Update 2:20 p.m.: A judge placed Francesco Schettino, captain of the Italian cruise liner that sank this weekend, under house arrest after his first court appearance on accusations of manslaughter and abandoning his ship.
Update: And in case reading the transcript wasn't enough, listening to the conversation is worthwhile. The Telegraph has it in Italian but subtitled and even in a foreign language, you can hear the disbelief in the Coast Guard guy's voice. "Look Schettino, perhaps you have saved yourself from the sea, but I will make you look very bad," the port authority rep says at one point. This transcript seems to do just that on his behalf.
Update 10:53 a.m. Five more bodies have been found in the capsized Costa Concordia, bringing the death toll to 11 reports The Guardian. The four men and one woman found were all wearing lifejackets and are thought to be passengers at this time.
Original: If you thought Captain Franscesco Schettino couldn't look any worse after abandoning the capsized Costa Concordia--think again. New transcripts between Schettino and port authorities have surfaced today, painting a cowardly picture of the captain as he tried to direct rescue efforts from a lifeboat. "What are you doing? Are you abandoning the rescue? Captain, this is an order, I am the one in charge now," reads a transcript documenting an exchange between Costa Concordia Captain Franscesco Schettino (who faces a possible manslaughter charge that could land him 15 years in prison) and port authorities.

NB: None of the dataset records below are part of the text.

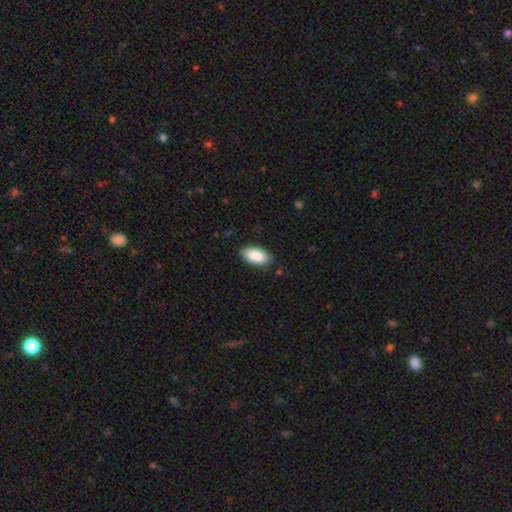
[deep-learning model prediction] Q: Smooth or featured?
A: smooth (90%); runner-up: star or artifact (6%)
Q: How rounded?
A: in between (95%); runner-up: cigar-shaped (3%)
Q: Merging?
A: none (86%); runner-up: minor disturbance (11%)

At one point in the transcript there's this troublesome exchange: It begins with a coast guard official telling Schettino that "there are already bodies." "How many?", is Schettino's puzzled response. "That is for you to tell me, what are you doing? Do you want to go home?" responds the coast guard official.
Twenty-nine people are still missing due to Friday night's accident (and possibly Schettino's lackluster captaincy), and according to news reports, it doesn't look very good. The Telegraph mentions that "hope is fading" and Al Jazeera points out that calling it "a rescue effort" is very kind, but that hasn't stopped the Italian Navy from orchestrating a desperate rescue attempt today by blasting through the ship's hull. The explosions will now allow the Italian Navy to explore the chambers of the ship that were previously inaccessible in hopes of finding the ship's remaining missing passengers or rather, as news outlets would predict, recovering dead bodies.